Je connais Le Refuge depuis huit ou neuf années. D’abord comme beaucoup de français par les médias puis ensuite par une rencontre, celle d’une personne bénévole qui m’a fait découvrir l’association de l’intérieur. J’ai été tout de suite admirative des efforts et de l’engagement de tous les bénévoles. De l’esprit de tolérance qui partout imprégnait les relations entre les jeunes admis et l’encadrement associatif.

C’est cet esprit de tolérance, justement, qui m’a amené à m’engager dans l’association. Quand on est une personne transgenre, qu’on a côtoyé l’ostracisme, la discrimination et le rejet; qu’on réclame l’acceptation de l’Autre —avec un grand A—; qu’on se bat pour que l’homophobie et la transphobie soient rangés au rayon des peurs inutiles liées à des morales contestables; qu’on considère que ces attitudes d’exclusion entravent le processus de civilisation d’un société, alors il est naturel de donner un peu de soi pour faire avancer les choses.

C’est pour notre cause une reconnaissance de la société française. C’est pour nous un palier nouveau dans nos actions. Un changement d’échelle… C’est pour les donateurs un gage de sécurité et d’assurance.

La structure est une chose importante. C’est le cadre structurant dans lequel nos actions s’inscrivent. Mais ce n’est qu’un cadre. Le plus important ce sont les hommes et les femmes qui y travaillent. Leur dévouement, leur abnégation, leur dynamisme et la chaleur de l’accueil qu’ils réservent aux jeunes en difficulté. Ce sont eux qui font Le Refuge. Ce sont eux qui feront évoluer le cadre. A ce niveau, je baisse mon chapeau devant toutes ces énergies, les bénévoles et les permanents. Ceux qui encadrent, ceux qui gèrent… Avec un salut particulier à Nicolas et Frédéric.

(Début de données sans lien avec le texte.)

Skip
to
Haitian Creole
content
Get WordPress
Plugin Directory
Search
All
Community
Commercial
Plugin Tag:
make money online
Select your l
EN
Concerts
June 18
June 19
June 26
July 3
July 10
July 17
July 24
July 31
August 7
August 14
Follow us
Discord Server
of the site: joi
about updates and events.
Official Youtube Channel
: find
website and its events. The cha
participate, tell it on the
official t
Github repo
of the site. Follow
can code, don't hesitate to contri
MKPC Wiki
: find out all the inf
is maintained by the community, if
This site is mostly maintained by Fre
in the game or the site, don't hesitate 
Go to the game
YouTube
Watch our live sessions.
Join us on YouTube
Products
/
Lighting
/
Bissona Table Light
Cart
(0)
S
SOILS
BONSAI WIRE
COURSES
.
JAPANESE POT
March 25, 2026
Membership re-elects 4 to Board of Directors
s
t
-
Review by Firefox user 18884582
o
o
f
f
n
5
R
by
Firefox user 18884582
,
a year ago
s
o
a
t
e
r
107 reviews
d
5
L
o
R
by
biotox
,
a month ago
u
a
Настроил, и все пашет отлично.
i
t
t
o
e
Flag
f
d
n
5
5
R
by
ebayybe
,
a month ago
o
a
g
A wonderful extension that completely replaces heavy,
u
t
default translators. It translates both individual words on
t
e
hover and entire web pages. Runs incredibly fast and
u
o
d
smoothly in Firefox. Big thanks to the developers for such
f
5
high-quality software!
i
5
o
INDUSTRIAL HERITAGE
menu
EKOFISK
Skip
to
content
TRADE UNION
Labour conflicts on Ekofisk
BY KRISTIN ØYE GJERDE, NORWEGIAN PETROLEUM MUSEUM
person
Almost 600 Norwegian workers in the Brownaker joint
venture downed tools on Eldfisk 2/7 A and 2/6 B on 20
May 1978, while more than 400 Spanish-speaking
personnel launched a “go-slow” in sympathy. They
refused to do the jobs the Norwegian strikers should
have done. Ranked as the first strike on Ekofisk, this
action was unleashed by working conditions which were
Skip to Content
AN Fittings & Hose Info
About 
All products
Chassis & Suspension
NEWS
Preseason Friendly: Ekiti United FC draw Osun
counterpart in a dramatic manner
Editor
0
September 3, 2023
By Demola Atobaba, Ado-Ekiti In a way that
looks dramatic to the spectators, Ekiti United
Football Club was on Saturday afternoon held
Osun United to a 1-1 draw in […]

Après ce que je viens de dire, la proposition qui m’a été faite était un véritable honneur. Avec tout ce que cela veut dire de responsabilité devant la tâche qui doit être accomplie inlassablement. Comme le dit souvent Nicolas : « Nous aurons gagné le jour où Le Refuge ne sera plus nécessaire et pourra fermer ses portes ». Je suis bien sûr à l’entière disposition du bureau pour travailler sur n’importe quel chantier où je pourrai apporter quelque chose. Les chantiers ne me font pas peur. J’en ai dirigé pendant trente ans…

Une chose toute simple : un regard heureux. Celui d’une jeune trans qui pouvait enfin poser tranquillement ses valises au Refuge et vivre en confiance sa transition sous le regard fraternel de son entourage. Je sais ce que cette joie pouvait avoir d’importance.

L’homophobie et la transphobie se combattent à trois niveaux : l’éducation, l’enseignement et l’exemple. La Fondation Le Refuge apporte sa contribution dans les trois. Elle participe ainsi au processus de civilisation que j’évoquais plus haut. Je m’en réjouis chaque jour et suis fière d’y avoir une toute petite place.